In some ways I agree with the lady. Take the international date line. Is it really a different day on one side of the line vs the other? No. Obviously you can't have half of your body in one time/space point, and the other half one day later but same time/space point...it just doesn't make sense. That line is a human construct that helps to mesh the human perspective (living on a rotating sphere with a big bright sun in the center of our solar system) with the very non-human ticking of the atoms that make us up. Hell, I'd go so far as to say that the second is a purely human construct. Think about it, a second is 1/3600th of an hour, and an hour is 1/24 of a day, and a day is 1/365th of a revolution around our sun...OUR SUN. That's the human bit.

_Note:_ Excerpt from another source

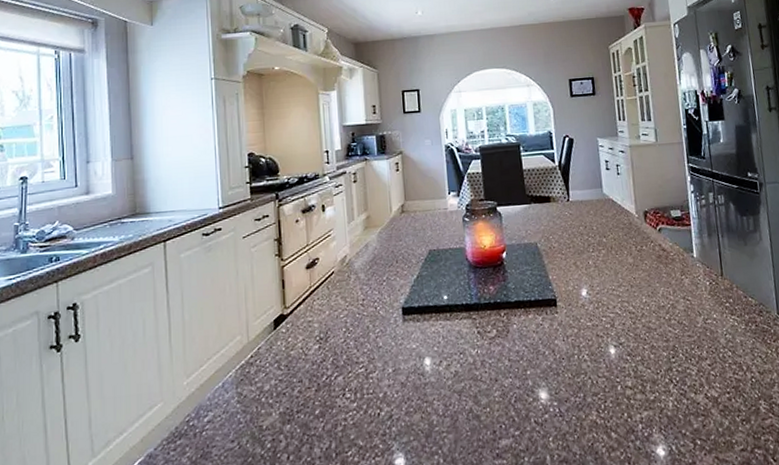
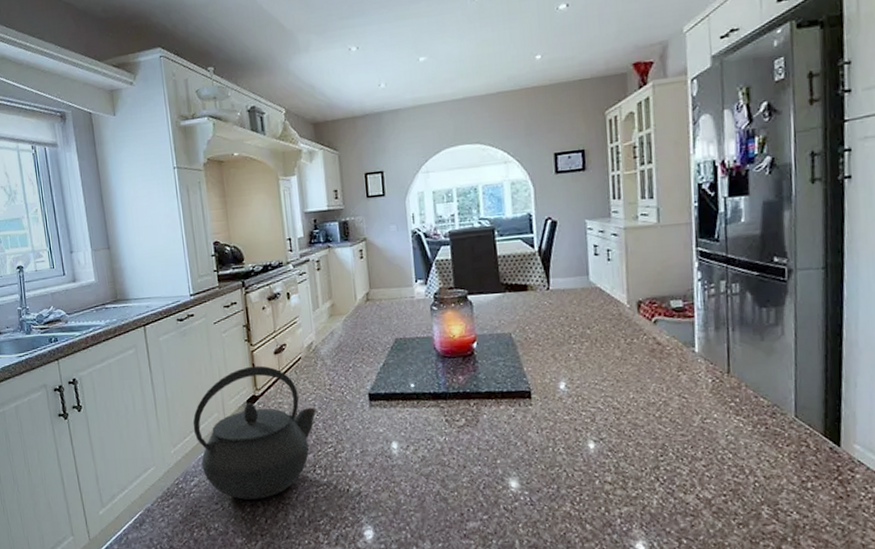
kettle: none [211,281,348,434] -> present [192,365,316,500]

A space invader from alpha-centuri isn't going to know what the hell a second is, they'll know what a falkinboo is- that's 1/4598th of a bookinva, which is 1/45 of a revolution around alpha-centuri. Or it's how many times their baby farts in an hour, whatever. The point is that clearly there are some things wrt time that really are human.
But that about time?
Personally, as a scientist, I think that time is one of the few things that is not simply human. We have a time t=0 - um the Big Bang; and we have an absolute metronome- the cesium atom. There was a gun that started the race 13.7 billion years ago, and every time an electron zips around a cesium atom, there is a steady ticking to count off the time between the bang of the gun and where we are now. This is pretty much all that you need to account for time.
It all gets screwed when you throw in the beautiful wrench that is Relativity. Basically time is not constant and depends on the frame of reference. If the frame of reference is moving or is in a gravitational field (eg Earth/Sun), then atomic clocks will tick differently. This has been proven with GPS satellites. They cruise around in an orbit around the Earth, in a smaller gravitational field than we do down here on Earth's surface, and their on board clocks slowly go out of sync with the ones on Earth. Now consider the Big Bang itself. Imagine the crazy gravity fields and energies and velocities and crazy shit that must have happened in those first few thousand ticks. Who knows what time was doing in those quantum moments.
Perhaps 13.7 billion years isn't so black and white. Perhaps that atomic clock isn't so tick-tock.